He was unimpressed by the perfectly made bed, hotel table arrangement or the candle lights on the commode. He did not notice my jittery satisfaction when everything was ready as a guest of honor would appreciate it in effect. That pineapple pin placed strategically on top of a pile of messy golden jewelry, presumably what I only wear, although I was wearing my silver long necklace to shape down the deep cleavage. It was like he did not see anything compelling to stop and linger. He flew slowly and strategically to the tiles of mirrors on top of my desk, my makeup table, my fixed space near the wardrobe. There, on the second tile to the right he stumbled upon and pry…
What’s wrong with you? I asked him bewildered by the unexpected compound we formed.
I dont like chocolate. I said I already knew that so it doesn’t count. I wanted more colossal reasons to cease my anguish.

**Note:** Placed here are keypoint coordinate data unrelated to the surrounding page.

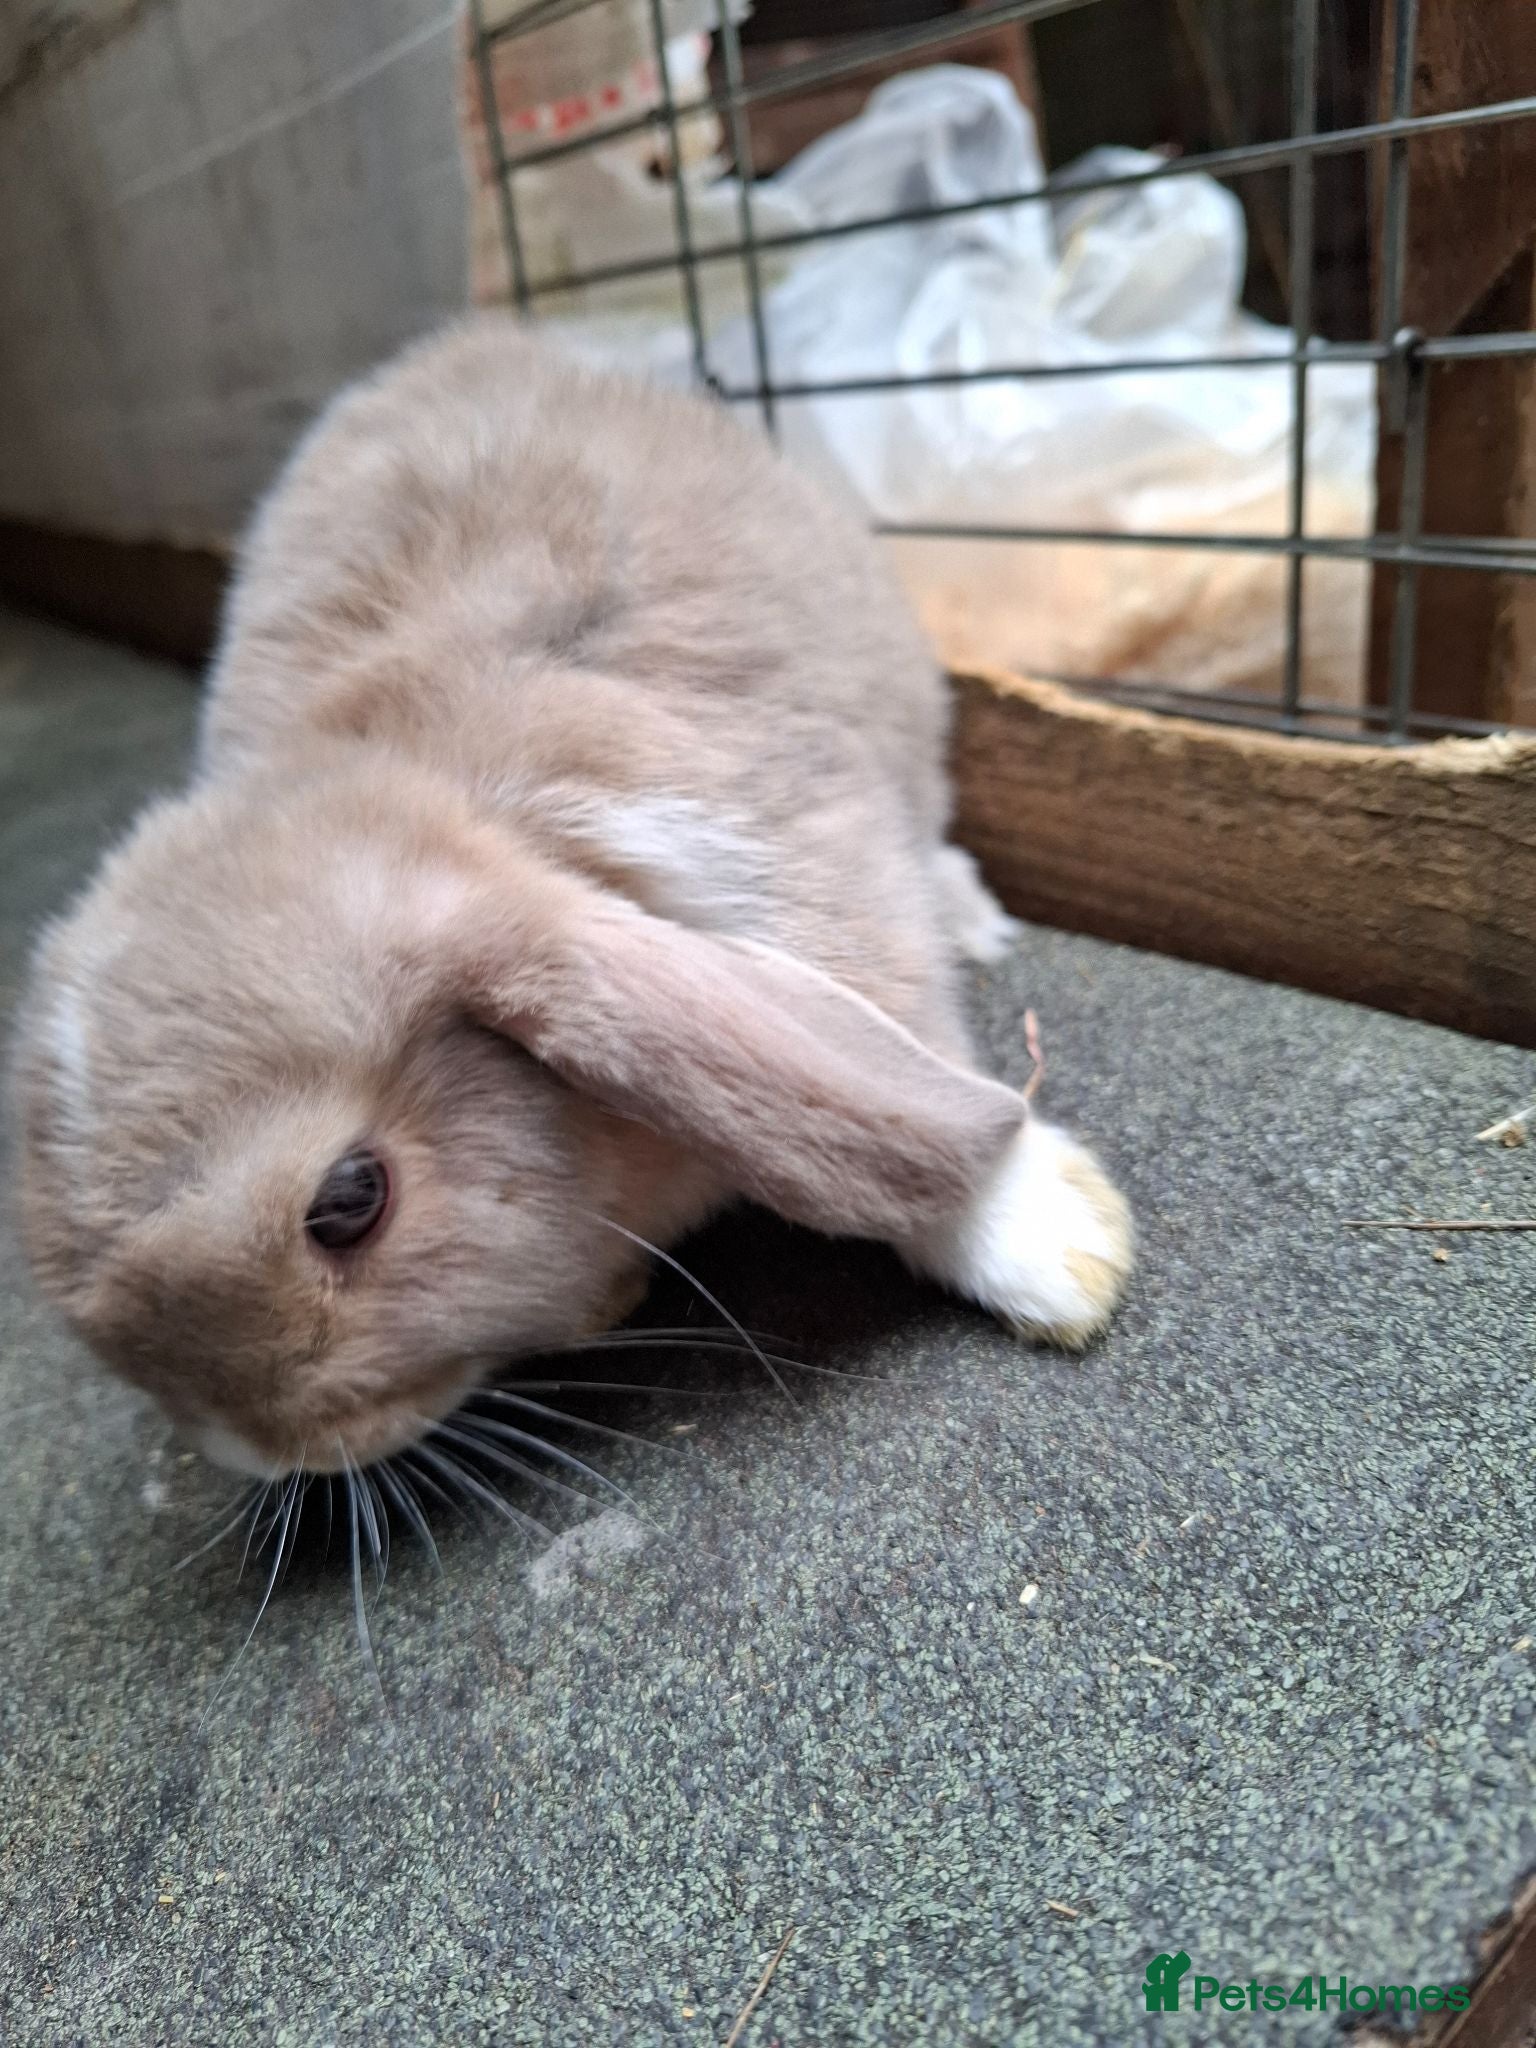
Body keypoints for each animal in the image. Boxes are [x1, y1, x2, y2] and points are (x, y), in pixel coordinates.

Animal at [11, 316, 1131, 1481]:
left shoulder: (810, 882)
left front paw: (1061, 1250)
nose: (259, 1454)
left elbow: (917, 1096)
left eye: (352, 1201)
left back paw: (975, 917)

I’m a bad loser. I actually hate losing and am super competitive so I’m massively salty if I lose. This signaled my flaws too, but I did not admit it. I don’t have patience for incompetence. It’s hard for me to grasp someone not being able to figure something out quickly enough. Uh, I put my mouth close enough to sip some wine, but he carries on: If something is an issue or bothers me I don’t say so right away. Not because I’m burying it, but because I’m trying to take a step back and think and, or analyze what is happening. Regardless of it being for the best it can definitely be frustrating in the moment for someone. And how is that a flaw? I react impulsively. I wish I would be that considerate, but in fact I would just say what it bothers me right there.

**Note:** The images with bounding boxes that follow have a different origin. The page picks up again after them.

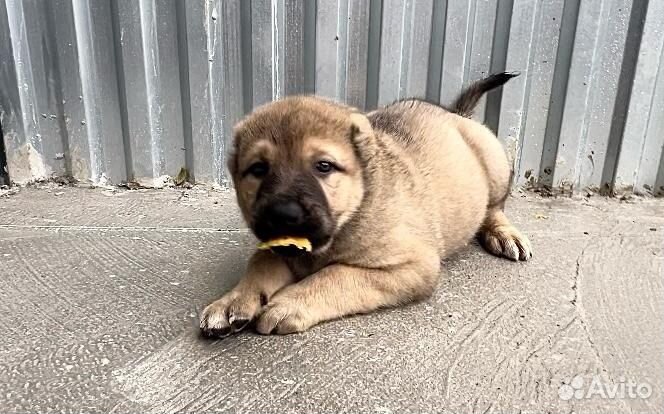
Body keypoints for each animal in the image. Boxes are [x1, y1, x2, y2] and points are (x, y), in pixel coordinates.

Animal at [200, 73, 532, 338]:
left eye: (323, 166)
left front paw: (289, 303)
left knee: (494, 208)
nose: (283, 214)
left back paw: (504, 234)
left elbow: (337, 275)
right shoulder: (279, 247)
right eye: (258, 169)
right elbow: (260, 262)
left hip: (494, 163)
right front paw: (232, 300)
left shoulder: (414, 265)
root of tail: (455, 113)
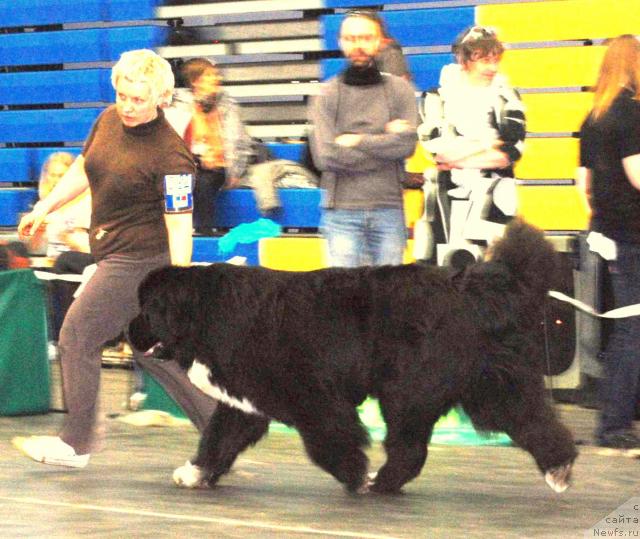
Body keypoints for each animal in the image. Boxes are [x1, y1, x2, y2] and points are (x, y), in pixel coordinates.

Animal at [127, 219, 576, 494]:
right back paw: (560, 468)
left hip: (409, 393)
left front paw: (353, 472)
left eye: (147, 309)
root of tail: (474, 289)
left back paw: (379, 481)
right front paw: (195, 472)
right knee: (534, 422)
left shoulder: (312, 397)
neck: (209, 310)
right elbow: (217, 439)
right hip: (490, 386)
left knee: (410, 449)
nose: (128, 331)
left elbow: (330, 440)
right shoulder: (244, 404)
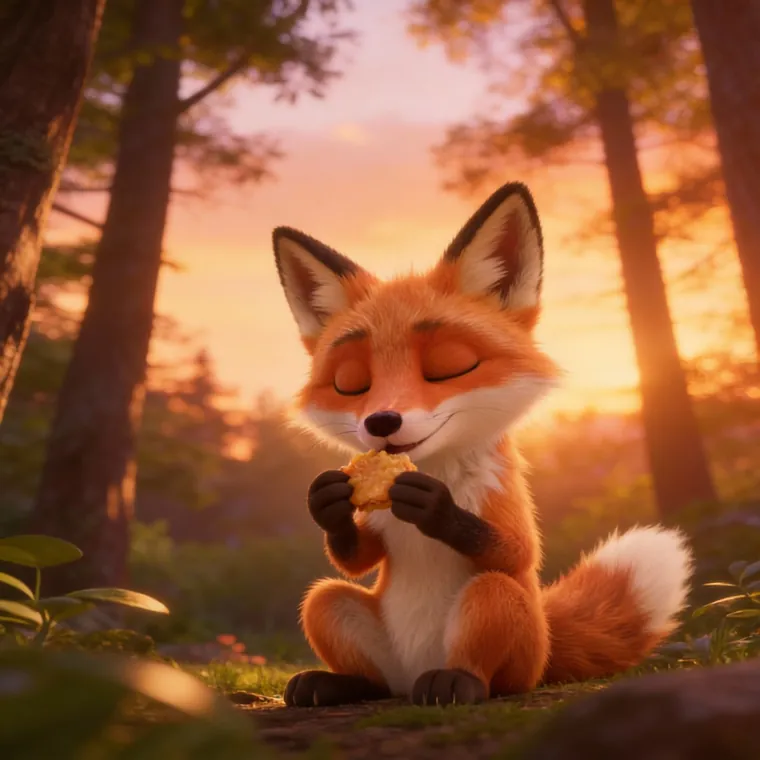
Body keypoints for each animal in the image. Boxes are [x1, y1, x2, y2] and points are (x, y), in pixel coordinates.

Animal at [271, 181, 694, 708]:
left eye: (449, 367)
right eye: (350, 383)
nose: (382, 420)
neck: (431, 467)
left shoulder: (504, 500)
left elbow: (516, 551)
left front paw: (436, 507)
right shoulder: (371, 531)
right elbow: (356, 558)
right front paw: (327, 503)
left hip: (499, 610)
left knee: (487, 656)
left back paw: (456, 682)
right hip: (326, 606)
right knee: (359, 651)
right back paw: (335, 684)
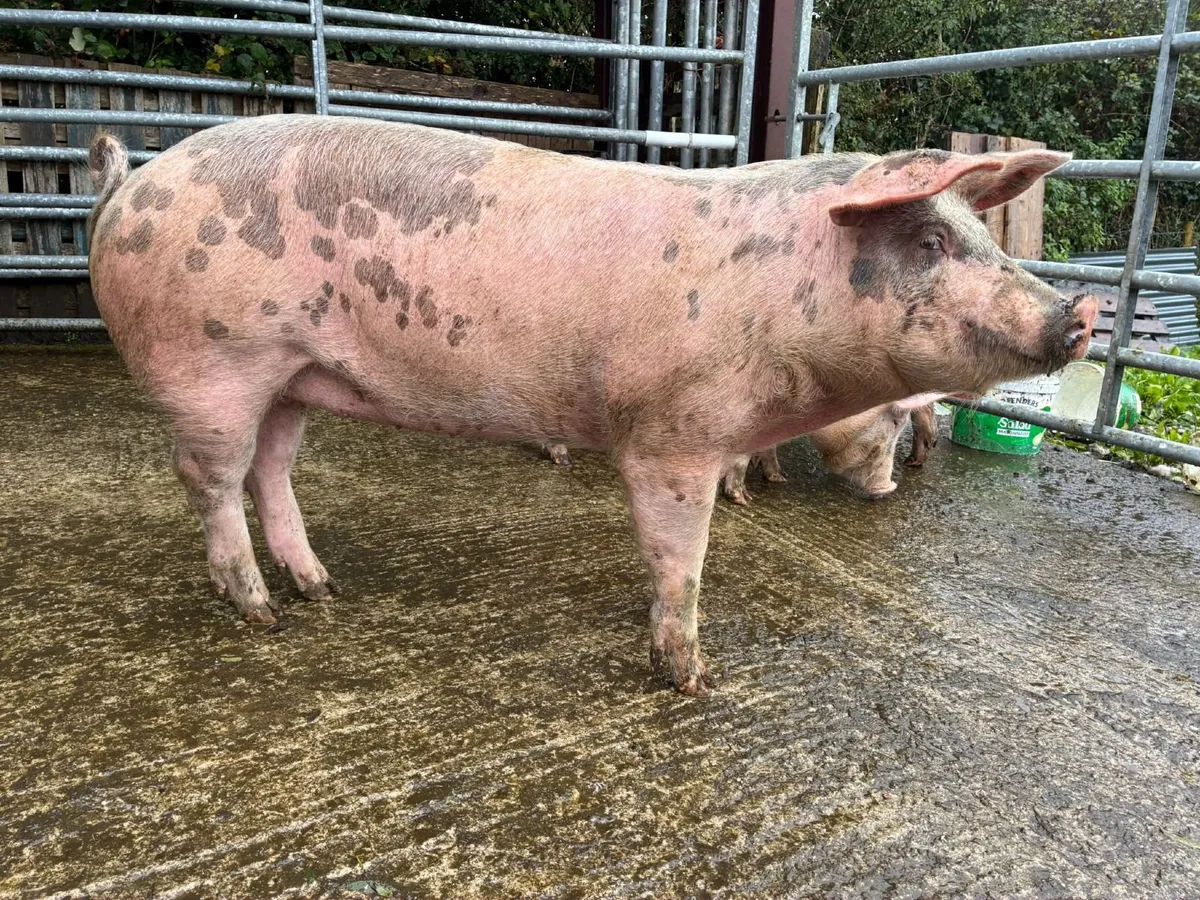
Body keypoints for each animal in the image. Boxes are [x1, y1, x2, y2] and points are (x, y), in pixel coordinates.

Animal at [86, 115, 1097, 695]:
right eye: (929, 241)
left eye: (981, 239)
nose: (1079, 313)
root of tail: (128, 183)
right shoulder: (672, 433)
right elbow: (679, 560)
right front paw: (691, 682)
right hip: (212, 363)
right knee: (211, 480)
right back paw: (259, 612)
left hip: (292, 376)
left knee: (273, 470)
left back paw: (320, 587)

Oh, on second thought, perhaps that’s why I haven’t heard from him? I need to drink that wine now to melt the sorrow buried in my stomach. What did I do wrong? At that point I was still mesmerised by his chocolaty skin. I wonder whether that could be the reason he doesn’t like chocolate? May it be he doesn’t like himself much? But since we are so much alike, could that explain why he doesn’t fancy me as I crave for? Many creatures still cannot comprehend what is happening when they see their own reflections. In a blink of an eye he was gone and all he left was this perfectly round dark spot. Right there on the second tile to the left of my mirror.
Mirror, mirror on the wall, why do flies shit on you of all?
There are around 17 quadrillion million flies on Earth. Way too many for our imagination, but whilst they are considered pest and we’d think we’d be better off without them, it turns that flies can actual pollinate plants like the cacao plants or tea tree. No flies, no chocolate. Oh and I do like chocolate. The irony, innit?
Emotions run deep and twisted for me at this point. I am telling myself this fly is fearless as a million years old rock. He is kind but not nice. With a light-hearted spirit that always helped him to achieve personal satisfaction, he was never interested to be liked and accepted by others. He is one genuine fly who is not afraid to look stupid and likes it to be emotionally detached, that’s how he can fly away without too much dependency. Fear is inevitable and this fly will even chase it, that’s why he can see behind his back, but if he feels like my mirror is one place to shit on, he’ll go right into it. Where in your life can you feel the fear and do it anyway? 🙂
The damage a poor choice can result is often requiring an intervention. However, the moment and the crowd for it shall remain a surprise. Let’s improve how we identify and understand errors of judgement and choice of the places we shit on. Eventually any place can merely be just another self. The gossip, identifying faults in other peers, comes more facile than admitting the faults in our stars. Well, like Shakespeare said, ‘the fault is not in our stars, but in ourselves, for we are underlings’.
Maybe flies shit on themselves when they see how darling they are. Or perhaps they just shit on themselves when they finally see how unsightly they look. Or maybe they found out mirrors can help them time travel so they wanna go into another life. Ha! my imagination, such a cheap courtesy to a pest kind. Who thought such an unexpected creature can be inspiring in times where people are expressing their deepest emotions so publicly?
Wherever he may lie and shit on, I imagine this fly is laughing at all of us right now, and at life itself. He is the unconventional type that doesn’t hesitate about making decisions, because he has no fear of unknown. His fearlessness is more than power and control, too bad is only gonna last around thirty days. Now, as much as I would like my imagination to continue and say that what I am looking at right now on my mirror, it’s a black dot spawn so graciously from wisdom and self-awareness, I won’t! It’s probably something he ate on his way here. Crossing seas is never too easy.
I never liked flies anyway!

PS: if your answer to my question on why flies shit on the mirrors is because they shit everywhere, you are right!
Flies look and feel weird, they eat disgusting things and shit every four to five minutes! They don’t own teeth, but a long tongue which spits acidic saliva on anything needed to be melted and sucked up. Some flies even like blood, some like shit, some like the food we eat and sleep when we sleep… they actually like to sleep near their food source. Ha. Just like those humans who own a small refrigerator in their bedroom. Did you know flies and humans have some genes in common? Well this is where the refrigerator in the bedroom idea.